La voilà désormais en France. Elle joue dans quelques courts-métrages, fait du doublage dans la série d'animation Silex and the City et le film Téhéran Tabou, puis pose ses premiers jalons de productrice. Heureusement, elle peut compter sur le soutien d'autres exilés iraniens, à l'instar de sa sœur de cœur, Golshifteh Farahani. L'actrice s'est réfugiée la même année dans l'Hexagone, après avoir subi les affres d'islamistes goûtant peu son choix d'apparaître sans voile et avec un décolleté à l'avant-première du film Mensonges d'État de Ridley Scott. Forcément, ça rapproche : « On a eu les mêmes problèmes d’appartements, de papiers, de loyers ou de relations amoureuses.

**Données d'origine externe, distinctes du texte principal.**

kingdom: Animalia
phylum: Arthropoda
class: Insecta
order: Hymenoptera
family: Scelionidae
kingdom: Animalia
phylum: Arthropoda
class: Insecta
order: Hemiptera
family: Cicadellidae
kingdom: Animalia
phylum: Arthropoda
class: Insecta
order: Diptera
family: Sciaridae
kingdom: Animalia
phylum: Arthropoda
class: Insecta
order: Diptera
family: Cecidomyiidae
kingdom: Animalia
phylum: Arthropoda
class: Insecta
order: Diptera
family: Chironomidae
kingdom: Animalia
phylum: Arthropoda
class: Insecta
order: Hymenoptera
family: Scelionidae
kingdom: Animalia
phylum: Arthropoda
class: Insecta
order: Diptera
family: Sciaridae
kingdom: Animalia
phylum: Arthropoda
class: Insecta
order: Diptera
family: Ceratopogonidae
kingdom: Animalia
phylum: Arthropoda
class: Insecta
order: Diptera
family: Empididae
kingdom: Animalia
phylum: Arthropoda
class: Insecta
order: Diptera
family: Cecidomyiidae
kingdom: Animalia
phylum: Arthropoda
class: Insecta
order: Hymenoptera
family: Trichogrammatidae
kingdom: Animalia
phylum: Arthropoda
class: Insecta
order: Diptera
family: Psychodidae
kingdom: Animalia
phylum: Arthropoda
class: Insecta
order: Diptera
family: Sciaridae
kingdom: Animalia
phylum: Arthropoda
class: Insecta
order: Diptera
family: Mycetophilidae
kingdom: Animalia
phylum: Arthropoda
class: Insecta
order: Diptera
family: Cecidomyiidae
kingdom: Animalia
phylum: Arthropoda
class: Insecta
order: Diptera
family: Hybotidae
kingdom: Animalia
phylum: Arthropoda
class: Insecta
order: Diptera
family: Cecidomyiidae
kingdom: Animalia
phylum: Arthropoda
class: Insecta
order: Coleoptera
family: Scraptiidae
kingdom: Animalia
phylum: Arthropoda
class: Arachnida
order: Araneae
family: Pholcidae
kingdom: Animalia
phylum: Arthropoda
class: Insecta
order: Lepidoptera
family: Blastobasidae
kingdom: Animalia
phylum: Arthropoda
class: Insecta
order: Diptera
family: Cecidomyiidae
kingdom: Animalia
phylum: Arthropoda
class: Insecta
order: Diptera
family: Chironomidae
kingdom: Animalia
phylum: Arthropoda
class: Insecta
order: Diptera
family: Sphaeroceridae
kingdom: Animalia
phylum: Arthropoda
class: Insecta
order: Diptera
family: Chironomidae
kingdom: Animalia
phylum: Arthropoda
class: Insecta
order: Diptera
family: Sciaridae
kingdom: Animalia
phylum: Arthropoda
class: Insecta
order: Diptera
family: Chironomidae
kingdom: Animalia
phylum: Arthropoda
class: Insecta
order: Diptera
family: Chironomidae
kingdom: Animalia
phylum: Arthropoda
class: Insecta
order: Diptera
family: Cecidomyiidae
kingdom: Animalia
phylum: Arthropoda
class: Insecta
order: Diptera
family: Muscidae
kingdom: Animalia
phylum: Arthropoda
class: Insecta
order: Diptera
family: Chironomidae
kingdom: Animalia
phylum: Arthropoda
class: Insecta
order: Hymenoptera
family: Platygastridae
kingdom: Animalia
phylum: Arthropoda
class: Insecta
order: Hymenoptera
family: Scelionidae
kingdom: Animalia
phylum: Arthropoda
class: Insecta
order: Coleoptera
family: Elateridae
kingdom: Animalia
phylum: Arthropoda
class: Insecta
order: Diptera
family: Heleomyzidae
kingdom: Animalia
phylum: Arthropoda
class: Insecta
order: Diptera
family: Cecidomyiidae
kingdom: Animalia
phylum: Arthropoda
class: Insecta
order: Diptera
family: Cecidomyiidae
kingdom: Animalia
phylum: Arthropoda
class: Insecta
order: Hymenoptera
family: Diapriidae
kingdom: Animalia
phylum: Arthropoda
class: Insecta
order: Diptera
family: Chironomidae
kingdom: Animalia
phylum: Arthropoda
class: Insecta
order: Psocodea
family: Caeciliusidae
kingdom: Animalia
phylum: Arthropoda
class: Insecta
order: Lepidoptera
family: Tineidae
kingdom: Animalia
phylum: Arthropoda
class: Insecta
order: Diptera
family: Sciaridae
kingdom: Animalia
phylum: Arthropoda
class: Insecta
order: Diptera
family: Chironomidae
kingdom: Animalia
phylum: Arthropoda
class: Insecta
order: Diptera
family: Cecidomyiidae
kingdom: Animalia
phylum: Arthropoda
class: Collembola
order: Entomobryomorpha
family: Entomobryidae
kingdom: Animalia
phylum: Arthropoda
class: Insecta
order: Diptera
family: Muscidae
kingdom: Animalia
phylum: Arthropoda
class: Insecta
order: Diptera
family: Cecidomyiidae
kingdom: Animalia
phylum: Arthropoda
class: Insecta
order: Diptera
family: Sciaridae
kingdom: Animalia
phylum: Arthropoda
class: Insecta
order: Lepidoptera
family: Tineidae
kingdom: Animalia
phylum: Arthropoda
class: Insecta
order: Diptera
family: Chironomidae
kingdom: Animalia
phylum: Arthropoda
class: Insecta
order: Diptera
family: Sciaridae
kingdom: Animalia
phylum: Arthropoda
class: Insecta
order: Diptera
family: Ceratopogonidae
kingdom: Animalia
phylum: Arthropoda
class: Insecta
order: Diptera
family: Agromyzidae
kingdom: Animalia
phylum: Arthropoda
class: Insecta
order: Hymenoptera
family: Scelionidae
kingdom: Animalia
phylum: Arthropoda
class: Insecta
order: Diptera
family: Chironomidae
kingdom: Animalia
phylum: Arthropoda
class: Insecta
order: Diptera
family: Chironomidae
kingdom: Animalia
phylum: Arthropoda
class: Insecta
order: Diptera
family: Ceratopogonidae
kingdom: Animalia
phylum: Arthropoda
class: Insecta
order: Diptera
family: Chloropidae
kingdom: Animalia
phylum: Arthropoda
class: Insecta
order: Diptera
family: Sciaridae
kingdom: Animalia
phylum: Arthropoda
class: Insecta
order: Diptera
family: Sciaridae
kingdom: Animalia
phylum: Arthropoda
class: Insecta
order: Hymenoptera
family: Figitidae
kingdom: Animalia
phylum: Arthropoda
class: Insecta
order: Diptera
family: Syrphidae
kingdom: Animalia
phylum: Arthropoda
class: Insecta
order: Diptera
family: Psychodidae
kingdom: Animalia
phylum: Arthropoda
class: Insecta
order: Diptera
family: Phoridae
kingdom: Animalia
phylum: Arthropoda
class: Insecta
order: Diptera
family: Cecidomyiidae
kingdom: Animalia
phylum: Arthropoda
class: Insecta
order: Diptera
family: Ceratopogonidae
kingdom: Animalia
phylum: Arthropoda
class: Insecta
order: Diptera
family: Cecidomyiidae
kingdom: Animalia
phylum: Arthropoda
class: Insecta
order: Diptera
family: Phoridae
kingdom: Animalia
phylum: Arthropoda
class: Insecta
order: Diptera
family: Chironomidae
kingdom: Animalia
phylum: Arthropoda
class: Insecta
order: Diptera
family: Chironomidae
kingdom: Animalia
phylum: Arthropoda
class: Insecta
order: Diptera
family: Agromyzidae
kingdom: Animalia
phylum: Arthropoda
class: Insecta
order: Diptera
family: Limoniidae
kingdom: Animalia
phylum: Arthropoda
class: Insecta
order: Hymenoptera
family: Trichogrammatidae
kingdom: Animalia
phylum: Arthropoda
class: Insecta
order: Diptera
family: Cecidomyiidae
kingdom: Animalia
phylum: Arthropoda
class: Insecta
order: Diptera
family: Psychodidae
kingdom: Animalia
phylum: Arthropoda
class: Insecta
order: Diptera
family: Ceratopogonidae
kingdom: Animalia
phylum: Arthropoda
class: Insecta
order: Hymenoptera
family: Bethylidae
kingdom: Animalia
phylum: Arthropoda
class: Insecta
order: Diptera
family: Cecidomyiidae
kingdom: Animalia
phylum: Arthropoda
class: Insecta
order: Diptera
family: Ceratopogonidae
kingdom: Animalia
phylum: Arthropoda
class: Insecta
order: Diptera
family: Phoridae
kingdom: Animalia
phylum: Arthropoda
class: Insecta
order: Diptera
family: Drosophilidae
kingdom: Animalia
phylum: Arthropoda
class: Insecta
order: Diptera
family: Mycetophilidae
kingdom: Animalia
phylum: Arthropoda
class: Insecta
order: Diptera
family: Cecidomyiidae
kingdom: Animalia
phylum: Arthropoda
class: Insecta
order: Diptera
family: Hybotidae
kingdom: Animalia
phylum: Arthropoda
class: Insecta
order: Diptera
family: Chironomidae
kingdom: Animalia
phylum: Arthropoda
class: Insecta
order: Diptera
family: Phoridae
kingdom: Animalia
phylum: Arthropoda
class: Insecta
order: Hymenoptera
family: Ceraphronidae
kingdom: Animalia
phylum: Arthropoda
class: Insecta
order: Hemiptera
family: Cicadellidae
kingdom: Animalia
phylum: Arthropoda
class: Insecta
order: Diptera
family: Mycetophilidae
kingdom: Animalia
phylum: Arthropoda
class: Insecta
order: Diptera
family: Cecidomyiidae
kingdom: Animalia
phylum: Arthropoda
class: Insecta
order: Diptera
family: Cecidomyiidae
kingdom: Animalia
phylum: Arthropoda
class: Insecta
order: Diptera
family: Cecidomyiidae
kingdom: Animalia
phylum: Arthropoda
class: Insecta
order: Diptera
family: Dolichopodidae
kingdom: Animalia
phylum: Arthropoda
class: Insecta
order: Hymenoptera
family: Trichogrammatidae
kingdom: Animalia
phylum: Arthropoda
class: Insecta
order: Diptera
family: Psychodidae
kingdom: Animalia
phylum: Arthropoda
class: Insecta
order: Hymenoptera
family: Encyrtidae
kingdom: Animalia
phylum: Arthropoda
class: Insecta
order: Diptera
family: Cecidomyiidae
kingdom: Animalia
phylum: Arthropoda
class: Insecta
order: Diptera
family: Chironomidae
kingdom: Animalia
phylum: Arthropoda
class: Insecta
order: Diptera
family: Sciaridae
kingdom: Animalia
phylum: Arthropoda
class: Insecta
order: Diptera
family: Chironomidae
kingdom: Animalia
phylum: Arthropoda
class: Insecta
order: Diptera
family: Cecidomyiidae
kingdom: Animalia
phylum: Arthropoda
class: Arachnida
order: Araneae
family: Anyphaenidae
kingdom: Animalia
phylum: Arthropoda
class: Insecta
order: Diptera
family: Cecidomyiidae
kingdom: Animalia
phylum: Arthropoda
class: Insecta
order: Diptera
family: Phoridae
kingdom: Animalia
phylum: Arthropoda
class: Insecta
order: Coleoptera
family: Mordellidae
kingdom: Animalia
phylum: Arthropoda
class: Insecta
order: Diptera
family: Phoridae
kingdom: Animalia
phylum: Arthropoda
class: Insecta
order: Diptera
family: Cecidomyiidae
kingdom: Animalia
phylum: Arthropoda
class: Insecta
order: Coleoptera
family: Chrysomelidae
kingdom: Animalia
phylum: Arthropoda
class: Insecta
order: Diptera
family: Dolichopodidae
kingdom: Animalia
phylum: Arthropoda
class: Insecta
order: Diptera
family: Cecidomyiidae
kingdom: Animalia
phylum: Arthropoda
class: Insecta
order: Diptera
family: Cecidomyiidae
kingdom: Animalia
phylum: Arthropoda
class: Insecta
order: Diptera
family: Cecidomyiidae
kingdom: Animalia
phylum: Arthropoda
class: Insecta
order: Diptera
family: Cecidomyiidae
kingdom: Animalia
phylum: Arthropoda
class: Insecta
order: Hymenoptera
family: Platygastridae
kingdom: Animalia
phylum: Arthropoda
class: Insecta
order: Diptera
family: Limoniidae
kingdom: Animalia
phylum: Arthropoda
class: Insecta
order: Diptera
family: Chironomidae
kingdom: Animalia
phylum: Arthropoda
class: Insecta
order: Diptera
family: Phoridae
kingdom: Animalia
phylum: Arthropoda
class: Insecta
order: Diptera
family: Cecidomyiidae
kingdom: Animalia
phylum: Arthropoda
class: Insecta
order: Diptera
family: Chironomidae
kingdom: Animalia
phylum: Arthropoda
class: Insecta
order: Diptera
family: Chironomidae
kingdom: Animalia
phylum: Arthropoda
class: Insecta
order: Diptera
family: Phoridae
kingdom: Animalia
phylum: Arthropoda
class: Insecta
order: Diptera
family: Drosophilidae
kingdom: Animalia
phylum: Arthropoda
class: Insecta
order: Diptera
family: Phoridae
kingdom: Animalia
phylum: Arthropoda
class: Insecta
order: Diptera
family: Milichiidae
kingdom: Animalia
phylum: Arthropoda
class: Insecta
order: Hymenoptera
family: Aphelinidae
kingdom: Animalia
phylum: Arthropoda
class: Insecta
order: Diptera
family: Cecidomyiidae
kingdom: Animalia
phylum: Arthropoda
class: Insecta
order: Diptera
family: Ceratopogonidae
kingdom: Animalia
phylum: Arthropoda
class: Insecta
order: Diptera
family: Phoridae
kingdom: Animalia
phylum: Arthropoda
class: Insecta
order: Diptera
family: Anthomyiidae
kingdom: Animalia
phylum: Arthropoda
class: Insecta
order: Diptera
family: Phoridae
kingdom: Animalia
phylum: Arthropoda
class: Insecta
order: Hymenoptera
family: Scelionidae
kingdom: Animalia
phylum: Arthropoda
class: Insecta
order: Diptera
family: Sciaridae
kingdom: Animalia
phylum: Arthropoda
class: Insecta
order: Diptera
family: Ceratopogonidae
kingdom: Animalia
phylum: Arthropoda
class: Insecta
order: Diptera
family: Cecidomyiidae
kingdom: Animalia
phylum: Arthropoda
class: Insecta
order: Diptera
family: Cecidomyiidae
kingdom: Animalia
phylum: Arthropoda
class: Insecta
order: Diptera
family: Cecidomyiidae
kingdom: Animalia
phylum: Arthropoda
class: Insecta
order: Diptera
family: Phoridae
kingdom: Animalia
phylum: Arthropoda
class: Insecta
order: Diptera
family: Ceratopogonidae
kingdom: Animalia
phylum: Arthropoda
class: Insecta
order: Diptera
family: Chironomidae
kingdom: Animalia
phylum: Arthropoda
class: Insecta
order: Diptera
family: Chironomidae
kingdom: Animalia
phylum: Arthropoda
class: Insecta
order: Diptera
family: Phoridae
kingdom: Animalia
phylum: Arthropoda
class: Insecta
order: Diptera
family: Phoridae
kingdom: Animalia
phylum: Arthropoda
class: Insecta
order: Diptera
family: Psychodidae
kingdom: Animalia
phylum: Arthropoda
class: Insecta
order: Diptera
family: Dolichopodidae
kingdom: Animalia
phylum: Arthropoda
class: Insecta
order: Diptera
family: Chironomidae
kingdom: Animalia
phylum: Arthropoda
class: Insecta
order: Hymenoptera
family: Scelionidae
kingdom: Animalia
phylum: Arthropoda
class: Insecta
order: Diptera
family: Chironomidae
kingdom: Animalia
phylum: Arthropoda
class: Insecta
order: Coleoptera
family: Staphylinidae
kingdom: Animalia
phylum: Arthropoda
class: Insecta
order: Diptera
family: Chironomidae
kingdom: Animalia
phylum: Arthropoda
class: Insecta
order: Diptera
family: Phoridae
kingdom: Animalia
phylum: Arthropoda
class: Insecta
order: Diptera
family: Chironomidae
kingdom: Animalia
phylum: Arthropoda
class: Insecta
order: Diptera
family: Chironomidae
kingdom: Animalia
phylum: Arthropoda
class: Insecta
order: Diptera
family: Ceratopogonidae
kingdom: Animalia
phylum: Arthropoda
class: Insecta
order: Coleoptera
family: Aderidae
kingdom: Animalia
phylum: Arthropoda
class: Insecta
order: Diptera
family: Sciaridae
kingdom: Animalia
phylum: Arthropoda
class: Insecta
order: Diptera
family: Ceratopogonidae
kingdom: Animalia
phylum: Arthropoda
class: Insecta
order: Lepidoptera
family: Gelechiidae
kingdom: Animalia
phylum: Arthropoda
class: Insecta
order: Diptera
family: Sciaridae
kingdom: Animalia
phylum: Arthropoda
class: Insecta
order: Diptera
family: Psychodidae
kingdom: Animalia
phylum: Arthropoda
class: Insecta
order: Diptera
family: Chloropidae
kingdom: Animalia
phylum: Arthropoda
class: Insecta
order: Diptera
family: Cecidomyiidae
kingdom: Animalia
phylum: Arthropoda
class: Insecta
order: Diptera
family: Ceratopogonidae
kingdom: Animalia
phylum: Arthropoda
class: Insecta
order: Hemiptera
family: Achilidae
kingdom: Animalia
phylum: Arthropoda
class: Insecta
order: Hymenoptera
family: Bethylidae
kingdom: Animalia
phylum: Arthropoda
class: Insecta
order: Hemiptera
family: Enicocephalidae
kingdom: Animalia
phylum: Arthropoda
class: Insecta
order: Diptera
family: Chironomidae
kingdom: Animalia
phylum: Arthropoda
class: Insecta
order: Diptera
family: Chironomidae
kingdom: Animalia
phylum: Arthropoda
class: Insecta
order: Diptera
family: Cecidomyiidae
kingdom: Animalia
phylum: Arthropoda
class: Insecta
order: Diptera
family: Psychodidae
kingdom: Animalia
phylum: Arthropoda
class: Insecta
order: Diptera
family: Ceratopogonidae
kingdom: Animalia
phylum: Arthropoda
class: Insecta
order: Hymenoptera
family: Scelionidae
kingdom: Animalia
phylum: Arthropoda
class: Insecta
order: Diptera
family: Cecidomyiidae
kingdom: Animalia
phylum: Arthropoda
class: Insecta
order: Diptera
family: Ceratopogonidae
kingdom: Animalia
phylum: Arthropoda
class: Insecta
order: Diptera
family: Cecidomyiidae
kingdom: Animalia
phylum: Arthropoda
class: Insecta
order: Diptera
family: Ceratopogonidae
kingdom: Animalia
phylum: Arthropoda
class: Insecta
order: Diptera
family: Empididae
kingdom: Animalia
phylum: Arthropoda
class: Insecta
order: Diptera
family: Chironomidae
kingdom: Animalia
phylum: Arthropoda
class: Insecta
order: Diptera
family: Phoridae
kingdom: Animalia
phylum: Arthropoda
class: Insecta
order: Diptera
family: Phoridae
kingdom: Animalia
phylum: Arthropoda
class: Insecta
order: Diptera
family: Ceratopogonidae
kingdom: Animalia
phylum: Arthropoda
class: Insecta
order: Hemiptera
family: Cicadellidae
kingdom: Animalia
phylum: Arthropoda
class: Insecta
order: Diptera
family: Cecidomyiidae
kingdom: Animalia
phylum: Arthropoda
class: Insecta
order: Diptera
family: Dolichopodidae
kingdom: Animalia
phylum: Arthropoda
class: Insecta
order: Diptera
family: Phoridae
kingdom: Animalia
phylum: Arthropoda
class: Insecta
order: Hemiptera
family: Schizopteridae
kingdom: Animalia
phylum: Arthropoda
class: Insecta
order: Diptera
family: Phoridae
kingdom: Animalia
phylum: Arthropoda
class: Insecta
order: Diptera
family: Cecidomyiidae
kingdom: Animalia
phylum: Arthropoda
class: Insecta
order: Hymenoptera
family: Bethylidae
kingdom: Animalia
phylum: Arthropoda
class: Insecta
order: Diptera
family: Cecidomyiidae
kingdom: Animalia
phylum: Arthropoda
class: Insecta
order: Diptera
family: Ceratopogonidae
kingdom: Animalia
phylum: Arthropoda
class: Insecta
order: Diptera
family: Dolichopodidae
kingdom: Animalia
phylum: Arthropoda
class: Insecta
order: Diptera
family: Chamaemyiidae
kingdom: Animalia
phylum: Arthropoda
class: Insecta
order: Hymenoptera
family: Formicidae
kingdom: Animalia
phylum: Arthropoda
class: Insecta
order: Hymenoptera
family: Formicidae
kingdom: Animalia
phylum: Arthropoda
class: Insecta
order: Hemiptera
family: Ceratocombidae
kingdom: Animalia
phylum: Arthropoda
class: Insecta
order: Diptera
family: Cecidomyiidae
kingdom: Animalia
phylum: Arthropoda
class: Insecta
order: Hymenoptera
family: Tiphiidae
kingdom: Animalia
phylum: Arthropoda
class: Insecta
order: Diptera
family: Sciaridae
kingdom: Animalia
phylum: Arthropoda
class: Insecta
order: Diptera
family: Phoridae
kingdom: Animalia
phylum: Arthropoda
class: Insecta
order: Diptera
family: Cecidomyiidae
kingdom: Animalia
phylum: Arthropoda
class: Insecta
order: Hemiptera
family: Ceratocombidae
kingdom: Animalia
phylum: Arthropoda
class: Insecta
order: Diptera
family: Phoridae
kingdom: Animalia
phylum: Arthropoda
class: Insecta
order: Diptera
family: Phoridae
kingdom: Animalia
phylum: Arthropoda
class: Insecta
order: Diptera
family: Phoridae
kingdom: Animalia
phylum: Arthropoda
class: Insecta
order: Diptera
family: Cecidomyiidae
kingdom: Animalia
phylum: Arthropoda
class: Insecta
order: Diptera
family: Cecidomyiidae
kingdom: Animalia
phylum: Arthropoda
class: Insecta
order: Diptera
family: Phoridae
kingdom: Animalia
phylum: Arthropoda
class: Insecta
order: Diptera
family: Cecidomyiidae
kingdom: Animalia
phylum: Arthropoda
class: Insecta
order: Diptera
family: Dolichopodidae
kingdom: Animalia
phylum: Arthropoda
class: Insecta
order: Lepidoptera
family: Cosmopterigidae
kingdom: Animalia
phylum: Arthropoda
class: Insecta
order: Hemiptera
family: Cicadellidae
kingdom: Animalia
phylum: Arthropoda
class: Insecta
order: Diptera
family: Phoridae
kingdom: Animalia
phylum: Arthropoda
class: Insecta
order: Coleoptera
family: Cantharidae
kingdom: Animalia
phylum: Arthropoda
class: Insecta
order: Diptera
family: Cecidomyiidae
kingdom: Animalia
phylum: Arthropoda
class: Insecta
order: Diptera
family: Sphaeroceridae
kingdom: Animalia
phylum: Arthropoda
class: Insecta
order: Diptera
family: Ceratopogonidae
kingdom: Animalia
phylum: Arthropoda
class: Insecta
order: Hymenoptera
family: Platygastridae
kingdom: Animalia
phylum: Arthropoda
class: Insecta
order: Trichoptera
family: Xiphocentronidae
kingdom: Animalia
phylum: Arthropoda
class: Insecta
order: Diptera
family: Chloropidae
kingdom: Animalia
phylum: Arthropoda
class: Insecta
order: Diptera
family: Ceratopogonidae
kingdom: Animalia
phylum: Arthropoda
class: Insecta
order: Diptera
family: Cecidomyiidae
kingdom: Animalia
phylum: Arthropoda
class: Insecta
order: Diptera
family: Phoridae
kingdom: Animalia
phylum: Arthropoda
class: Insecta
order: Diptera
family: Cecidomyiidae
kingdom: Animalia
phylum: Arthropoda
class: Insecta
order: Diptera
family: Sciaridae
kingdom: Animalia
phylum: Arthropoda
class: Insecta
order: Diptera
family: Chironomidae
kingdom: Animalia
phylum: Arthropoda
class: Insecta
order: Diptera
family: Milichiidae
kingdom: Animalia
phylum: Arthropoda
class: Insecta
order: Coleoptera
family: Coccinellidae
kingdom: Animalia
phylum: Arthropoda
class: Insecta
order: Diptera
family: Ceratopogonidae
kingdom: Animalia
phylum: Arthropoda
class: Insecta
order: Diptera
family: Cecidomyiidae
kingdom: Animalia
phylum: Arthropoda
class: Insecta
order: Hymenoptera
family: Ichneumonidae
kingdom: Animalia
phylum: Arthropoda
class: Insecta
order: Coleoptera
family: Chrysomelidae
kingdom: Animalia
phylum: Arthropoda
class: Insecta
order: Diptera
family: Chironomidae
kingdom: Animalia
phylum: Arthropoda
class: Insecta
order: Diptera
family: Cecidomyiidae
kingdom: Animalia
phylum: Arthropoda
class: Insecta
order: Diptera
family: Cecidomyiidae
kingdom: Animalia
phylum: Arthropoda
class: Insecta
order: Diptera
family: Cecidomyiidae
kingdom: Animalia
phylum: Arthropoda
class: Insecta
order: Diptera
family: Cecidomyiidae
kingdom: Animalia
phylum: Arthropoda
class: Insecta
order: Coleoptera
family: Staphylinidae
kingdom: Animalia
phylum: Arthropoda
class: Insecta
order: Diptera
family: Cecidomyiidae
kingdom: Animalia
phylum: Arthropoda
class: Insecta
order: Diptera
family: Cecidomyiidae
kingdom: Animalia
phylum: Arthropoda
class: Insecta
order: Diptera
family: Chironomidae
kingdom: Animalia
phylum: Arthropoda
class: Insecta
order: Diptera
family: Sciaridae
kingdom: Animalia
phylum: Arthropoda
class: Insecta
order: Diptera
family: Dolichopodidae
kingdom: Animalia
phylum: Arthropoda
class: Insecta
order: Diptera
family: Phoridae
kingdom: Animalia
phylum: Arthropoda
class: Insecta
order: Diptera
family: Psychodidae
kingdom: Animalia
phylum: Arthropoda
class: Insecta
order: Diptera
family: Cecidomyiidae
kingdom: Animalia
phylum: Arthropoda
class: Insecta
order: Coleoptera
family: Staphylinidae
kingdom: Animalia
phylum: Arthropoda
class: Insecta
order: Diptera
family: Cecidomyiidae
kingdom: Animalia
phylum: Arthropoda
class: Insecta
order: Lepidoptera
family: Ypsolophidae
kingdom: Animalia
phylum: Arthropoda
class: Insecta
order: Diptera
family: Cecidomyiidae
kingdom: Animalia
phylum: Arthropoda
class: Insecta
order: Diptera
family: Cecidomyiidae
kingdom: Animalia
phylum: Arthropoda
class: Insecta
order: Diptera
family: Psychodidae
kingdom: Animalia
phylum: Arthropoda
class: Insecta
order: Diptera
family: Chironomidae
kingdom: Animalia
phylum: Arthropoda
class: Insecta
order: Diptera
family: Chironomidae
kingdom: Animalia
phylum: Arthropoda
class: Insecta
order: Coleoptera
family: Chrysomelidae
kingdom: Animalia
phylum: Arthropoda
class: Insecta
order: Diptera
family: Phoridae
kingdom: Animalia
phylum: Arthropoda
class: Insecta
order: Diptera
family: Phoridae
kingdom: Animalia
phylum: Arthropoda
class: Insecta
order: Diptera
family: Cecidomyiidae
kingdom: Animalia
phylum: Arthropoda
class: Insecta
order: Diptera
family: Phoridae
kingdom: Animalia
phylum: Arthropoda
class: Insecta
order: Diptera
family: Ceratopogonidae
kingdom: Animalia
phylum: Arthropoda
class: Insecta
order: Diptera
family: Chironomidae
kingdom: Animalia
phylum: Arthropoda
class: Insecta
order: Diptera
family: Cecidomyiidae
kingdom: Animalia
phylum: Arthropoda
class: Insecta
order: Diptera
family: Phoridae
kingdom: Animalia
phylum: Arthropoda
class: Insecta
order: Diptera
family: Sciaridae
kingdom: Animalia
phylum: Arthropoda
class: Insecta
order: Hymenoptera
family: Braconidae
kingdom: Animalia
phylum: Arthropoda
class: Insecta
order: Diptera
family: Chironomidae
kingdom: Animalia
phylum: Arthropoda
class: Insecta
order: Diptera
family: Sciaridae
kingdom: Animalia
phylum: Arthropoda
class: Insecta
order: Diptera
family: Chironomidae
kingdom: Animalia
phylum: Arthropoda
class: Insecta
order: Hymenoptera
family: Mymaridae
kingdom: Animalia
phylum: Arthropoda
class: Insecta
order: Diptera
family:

Mais elle n’a jamais rien lâché, comme si un feu brûlait en elle. » Elle est la première à la défendre quand le doute l'assaille. Comme ce jour de 2010 où, en pleine soirée, on lui pose cette question « très française » : et toi, tu fais quoi dans la vie ? Après 30 secondes, elle exprime sa plus grande angoisse à haute voix : « Je ne sais plus qui je suis. » Réaction viscérale et immédiate de Golshifteh Farahani : « Tu es une comédienne et tu restes une comédienne. Ne répète plus jamais ça. »

Ces mots l’ont accompagnée toutes ces années. Un présage du jeu de chaises musicales qui allait s'opérer autour des Nuits de Mashhad. Elle est d'abord directrice de casting, chargée de veiller au réalisme du long-métrage. « Souvent, les films de la diaspora iranienne sont conçus pour un public européen. Donc ce n’est pas grave si on parle mal le farsi, ou s’il y a un body langage incorrect ». Après le désistement d'une première actrice, l'évidence frappe le réalisateur Ali Abbasi : et si la meilleure candidate était en face de lui ? Zar Amir Ebrahimi apporte cette touche nécessaire de vulnérabilité et de combativité au personnage. Mais il y a aussi un écho évident à sa propre histoire : elle y incarne une journaliste confrontée sans cesse au harcèlement sexuel. Encore aujourd'hui, il n'est pas rare qu'elle reçoive des messages graphiques sur les réseaux sociaux : « J'ouvre Instagram, et là un mec m’a envoyé une photo de sa bite et me parle comme une pute. Mais je ne me laisse plus atteindre. » Langage fleuri à la hauteur de la violence subie. 

À Cannes, la présence dans le jury du cinéaste iranien Asghar Farhadi était un mauvais présage pour l'exilée. « Nous étions inquiètes qu'il suive la ligne très stricte du gouvernement, confie Golshifteh Farahani. Ni elle, ni moi ne pouvions accepter ça. J'ai fait un maximum de bruit pour le film ». La star des Nuits de Mashhad a (encore une fois) déjoué les pronostics. Elle est même devenue un symbole pour tous ses compatriotes contraints au départ : « C’est un message d’encouragement. Même si on a essayé de t’effacer, même si on ne t’a pas aidé à ton arrivée en France, tu peux réussir. » Dans quelques semaines d'ailleurs, elle s'envolera pour un tournage en Australie. Aller de l’avant, encore et toujours.

Les nuits de Mashhad d'Ali Abbasi, en salles le 13 juillet.